* begin Document passage *

Living the Dream
In my last post I mentioned that I consider it a privilege to be surrounded by my fifteen and sixteen year old students and how I am essentially living a dream. As I say these words, I feel quite cheesy and feel like I am being contrary to my cynical side which I feel quite comfortable with. But, if the truth be told, in reality I really am living a dream. About five years ago, I was 30 years old and living the “good life” in K-Town. I had a decent job and was making quite a bit of money. I had a beautiful new house on a nice piece of land. I planned on having this house paid off in ten years by paying extra payments every month. While I didn’t hate or dread this job that involved sales and management, I was by no means satisfied with it. During slow periods, say on many weekdays, I would stare out the front window into the parking lot and daydream. I dreamed about standing in front of a classroom of high school students and teaching them about history and about life. The students were nameless and faceless, but they were very real to me.

* end Document passage *
* begin Given information *

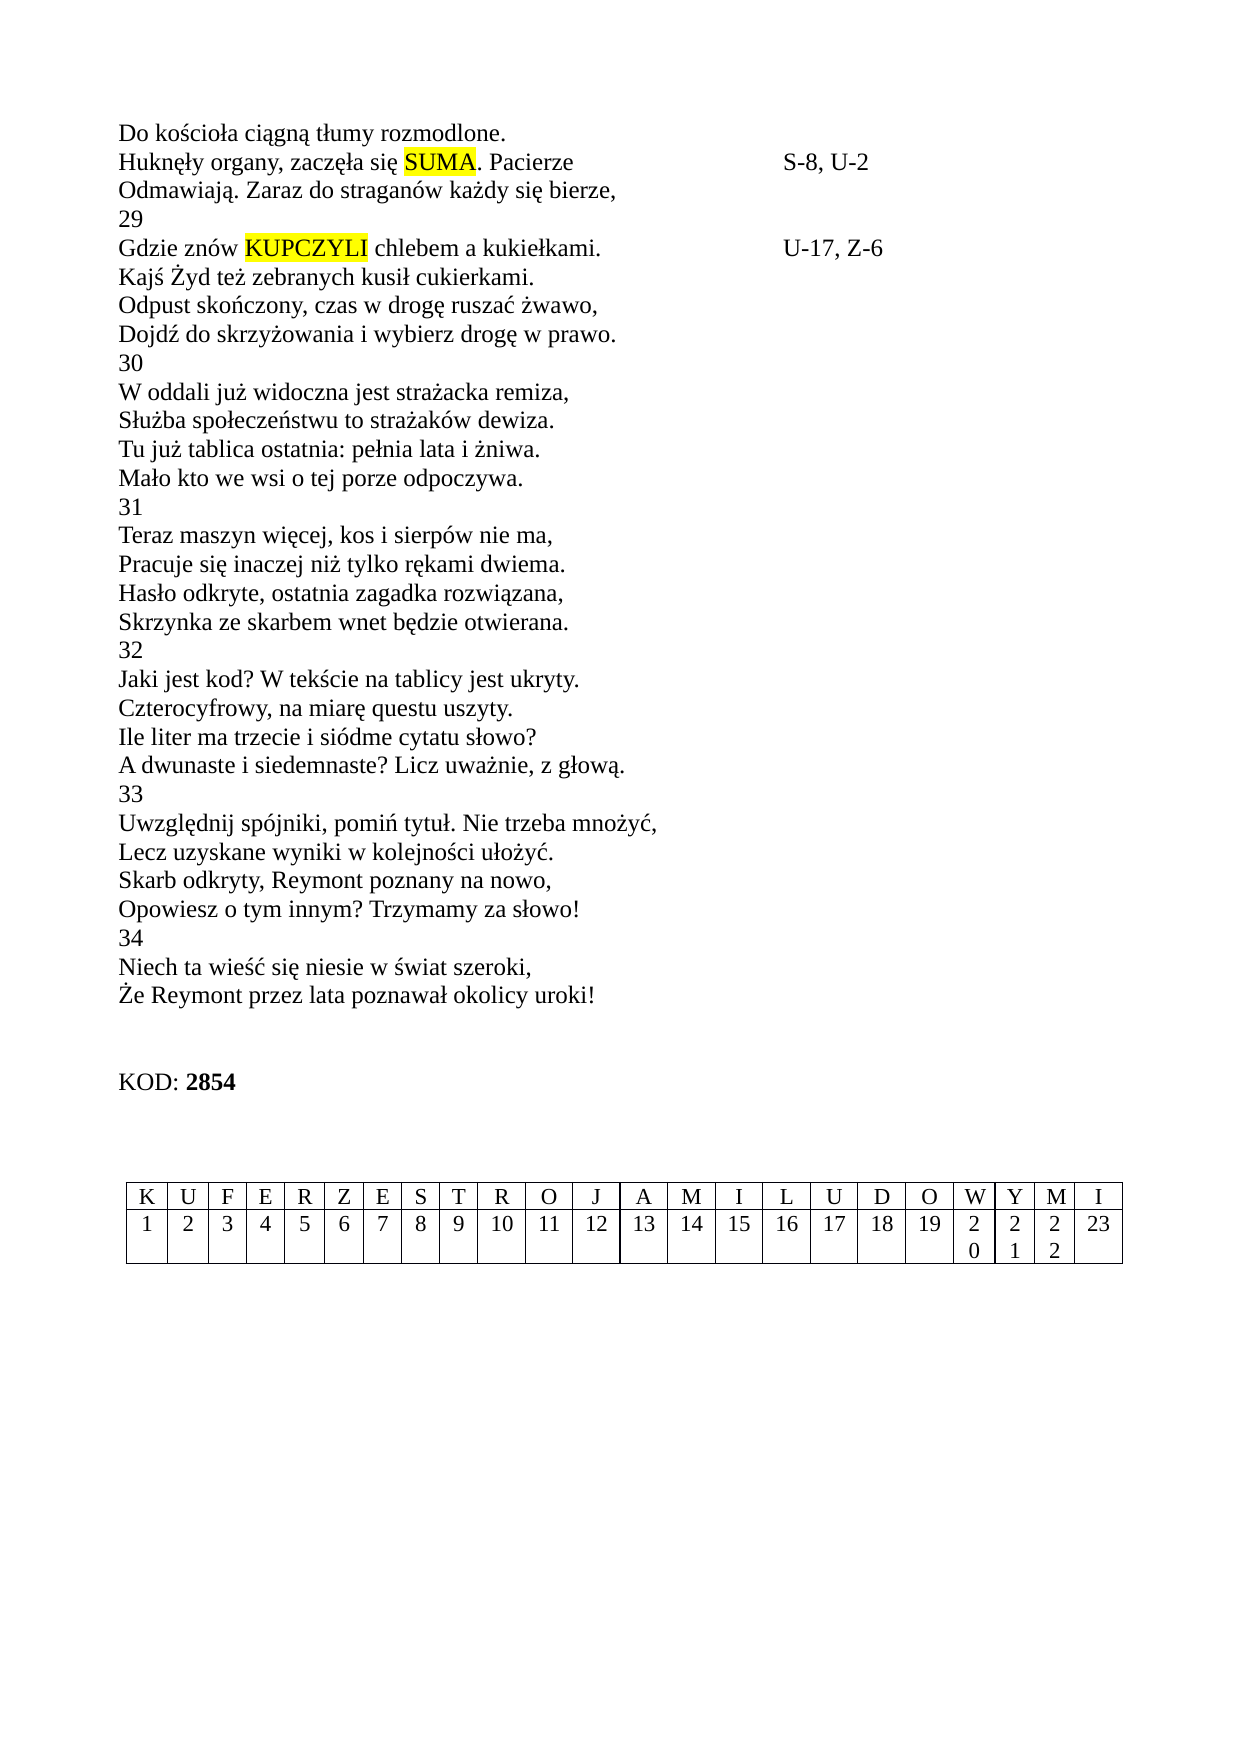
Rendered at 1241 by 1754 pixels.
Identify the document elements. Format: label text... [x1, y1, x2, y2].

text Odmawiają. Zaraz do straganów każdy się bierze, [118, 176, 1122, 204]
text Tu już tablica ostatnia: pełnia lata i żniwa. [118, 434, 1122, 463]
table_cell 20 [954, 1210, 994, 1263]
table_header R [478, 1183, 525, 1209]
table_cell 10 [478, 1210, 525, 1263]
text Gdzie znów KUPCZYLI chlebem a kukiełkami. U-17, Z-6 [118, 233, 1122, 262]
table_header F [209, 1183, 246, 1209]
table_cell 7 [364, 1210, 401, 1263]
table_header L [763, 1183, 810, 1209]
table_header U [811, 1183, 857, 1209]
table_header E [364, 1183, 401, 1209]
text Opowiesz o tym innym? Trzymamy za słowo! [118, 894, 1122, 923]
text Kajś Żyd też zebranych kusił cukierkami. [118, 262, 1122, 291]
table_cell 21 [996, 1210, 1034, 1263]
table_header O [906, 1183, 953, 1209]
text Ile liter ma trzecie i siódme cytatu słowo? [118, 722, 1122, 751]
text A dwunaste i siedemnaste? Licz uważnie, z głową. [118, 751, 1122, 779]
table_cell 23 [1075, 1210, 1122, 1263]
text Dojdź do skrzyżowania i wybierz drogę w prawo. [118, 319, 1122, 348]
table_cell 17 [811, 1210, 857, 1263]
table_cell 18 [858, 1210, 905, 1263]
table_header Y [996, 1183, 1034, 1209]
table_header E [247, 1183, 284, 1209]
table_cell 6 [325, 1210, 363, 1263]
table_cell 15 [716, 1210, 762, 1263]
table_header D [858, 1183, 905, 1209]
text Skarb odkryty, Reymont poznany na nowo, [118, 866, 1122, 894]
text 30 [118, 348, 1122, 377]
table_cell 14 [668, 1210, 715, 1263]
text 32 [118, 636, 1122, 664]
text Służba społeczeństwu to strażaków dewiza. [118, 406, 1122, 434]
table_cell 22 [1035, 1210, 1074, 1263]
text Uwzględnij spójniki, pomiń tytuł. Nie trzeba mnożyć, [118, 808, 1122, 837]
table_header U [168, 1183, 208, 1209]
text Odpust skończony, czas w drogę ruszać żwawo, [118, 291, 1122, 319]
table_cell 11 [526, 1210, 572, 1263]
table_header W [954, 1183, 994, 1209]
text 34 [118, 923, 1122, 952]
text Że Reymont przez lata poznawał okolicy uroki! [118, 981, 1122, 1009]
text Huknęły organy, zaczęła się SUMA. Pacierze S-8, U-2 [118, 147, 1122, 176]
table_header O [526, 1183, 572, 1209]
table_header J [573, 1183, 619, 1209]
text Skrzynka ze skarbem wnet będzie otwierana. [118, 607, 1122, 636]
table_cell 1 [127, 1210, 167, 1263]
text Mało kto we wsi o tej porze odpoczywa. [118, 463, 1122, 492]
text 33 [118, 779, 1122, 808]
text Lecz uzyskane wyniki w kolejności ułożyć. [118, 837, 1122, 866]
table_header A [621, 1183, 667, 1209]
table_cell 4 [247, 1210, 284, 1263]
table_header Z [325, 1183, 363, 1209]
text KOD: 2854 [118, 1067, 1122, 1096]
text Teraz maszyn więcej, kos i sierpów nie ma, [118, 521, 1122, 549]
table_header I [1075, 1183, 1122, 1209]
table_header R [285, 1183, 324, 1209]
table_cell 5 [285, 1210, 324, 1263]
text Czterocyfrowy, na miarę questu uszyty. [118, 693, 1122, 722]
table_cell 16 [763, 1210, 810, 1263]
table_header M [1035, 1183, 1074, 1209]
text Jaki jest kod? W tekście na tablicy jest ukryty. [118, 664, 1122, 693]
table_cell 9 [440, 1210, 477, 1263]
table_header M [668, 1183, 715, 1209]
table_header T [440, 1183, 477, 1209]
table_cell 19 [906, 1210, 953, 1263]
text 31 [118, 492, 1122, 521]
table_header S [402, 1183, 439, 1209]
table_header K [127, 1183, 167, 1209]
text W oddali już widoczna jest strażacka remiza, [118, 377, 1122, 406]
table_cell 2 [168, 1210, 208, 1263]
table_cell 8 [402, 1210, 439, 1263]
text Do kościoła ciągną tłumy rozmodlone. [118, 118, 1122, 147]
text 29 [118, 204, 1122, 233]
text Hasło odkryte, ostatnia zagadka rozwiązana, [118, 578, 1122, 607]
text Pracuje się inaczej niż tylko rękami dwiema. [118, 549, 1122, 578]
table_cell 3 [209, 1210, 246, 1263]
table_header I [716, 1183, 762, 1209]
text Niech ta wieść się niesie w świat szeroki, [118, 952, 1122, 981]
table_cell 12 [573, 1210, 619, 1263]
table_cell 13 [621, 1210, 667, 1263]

* end Given information *
* begin Given information *

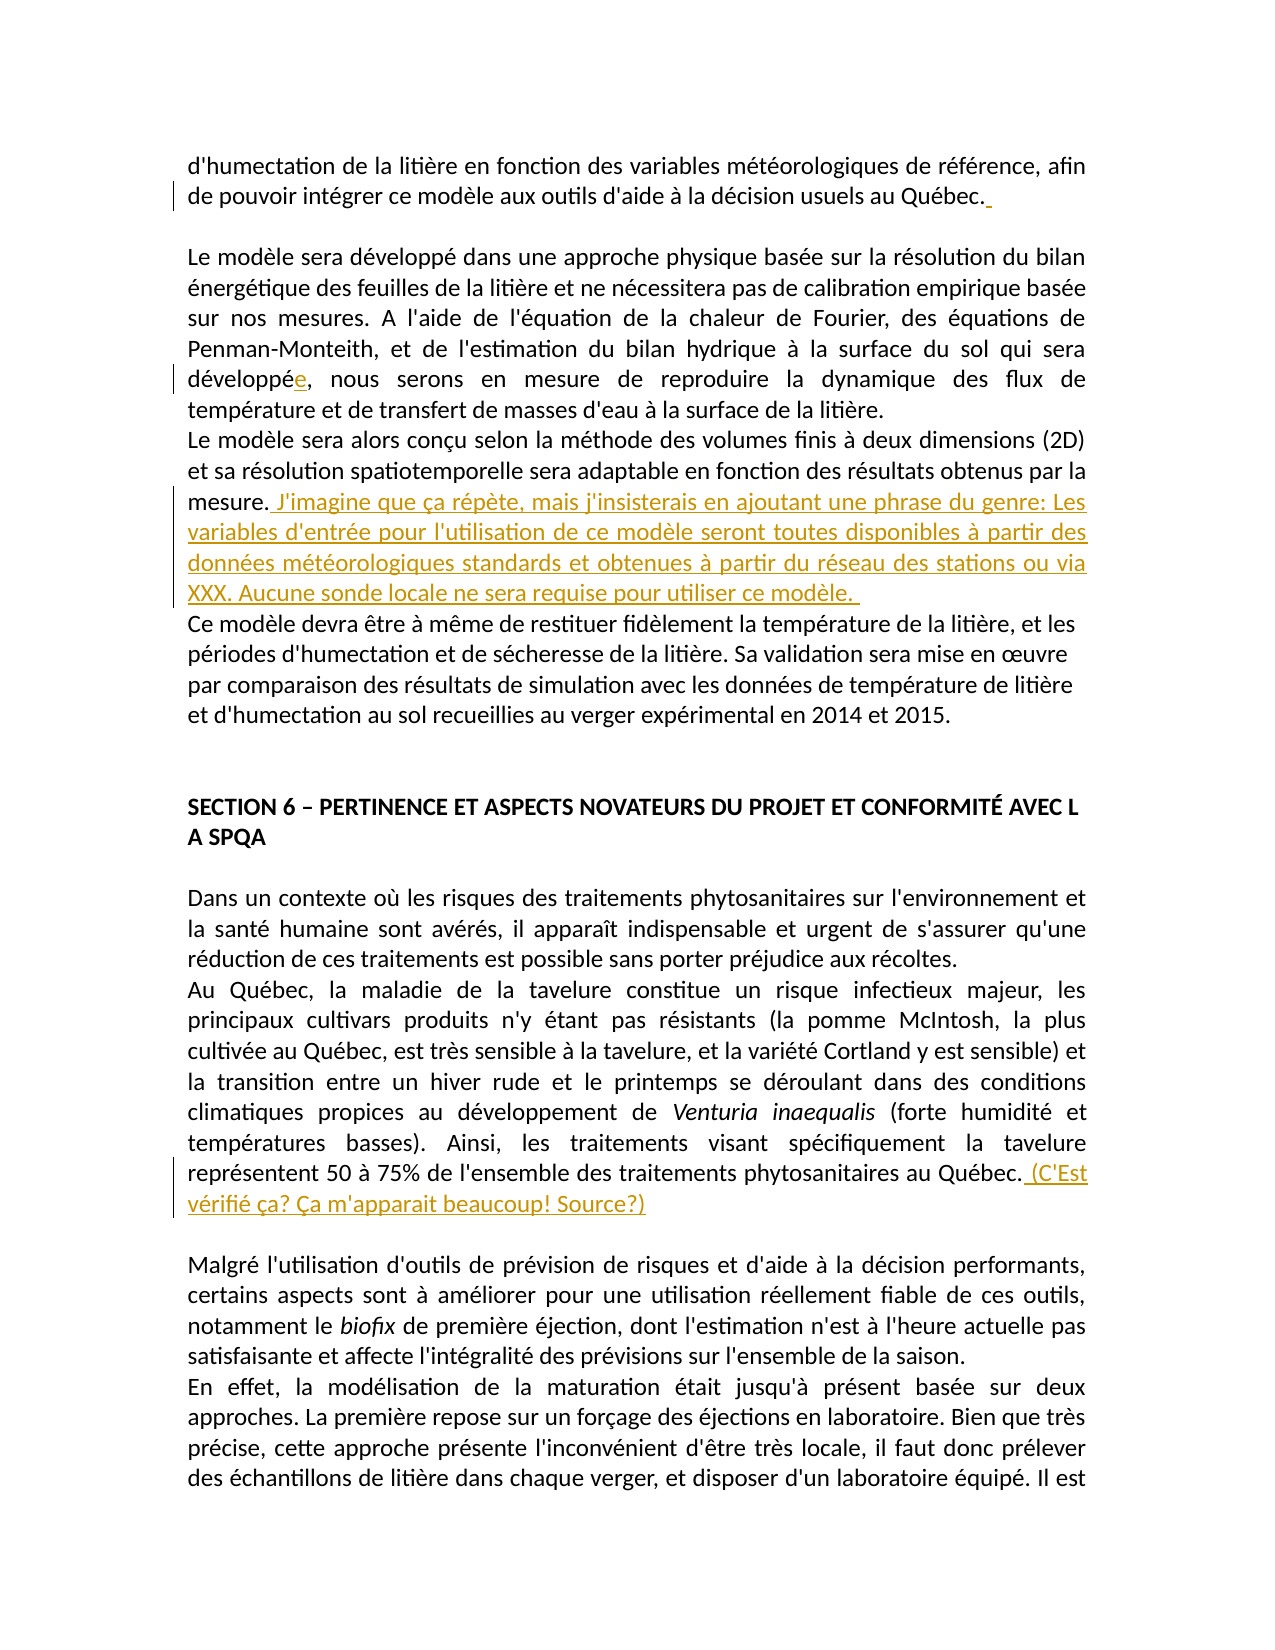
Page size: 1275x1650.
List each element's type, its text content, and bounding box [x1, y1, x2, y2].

* end Given information *

▸ Set of tasks
[a] List every number that appears in the blog post about living the dream, in the form the post uses.
[b] Translate this sentence from the blog post into Spanish: "I dreamed about standing in front of a classroom of high school students and teaching them about history and about life."
The data has no connection to the blog post.

▸ Expected responses
[a]
fifteen
sixteen
five
30
ten

[b] Soñaba con estar de pie frente a un aula de estudiantes de secundaria y enseñarles sobre historia y sobre la vida.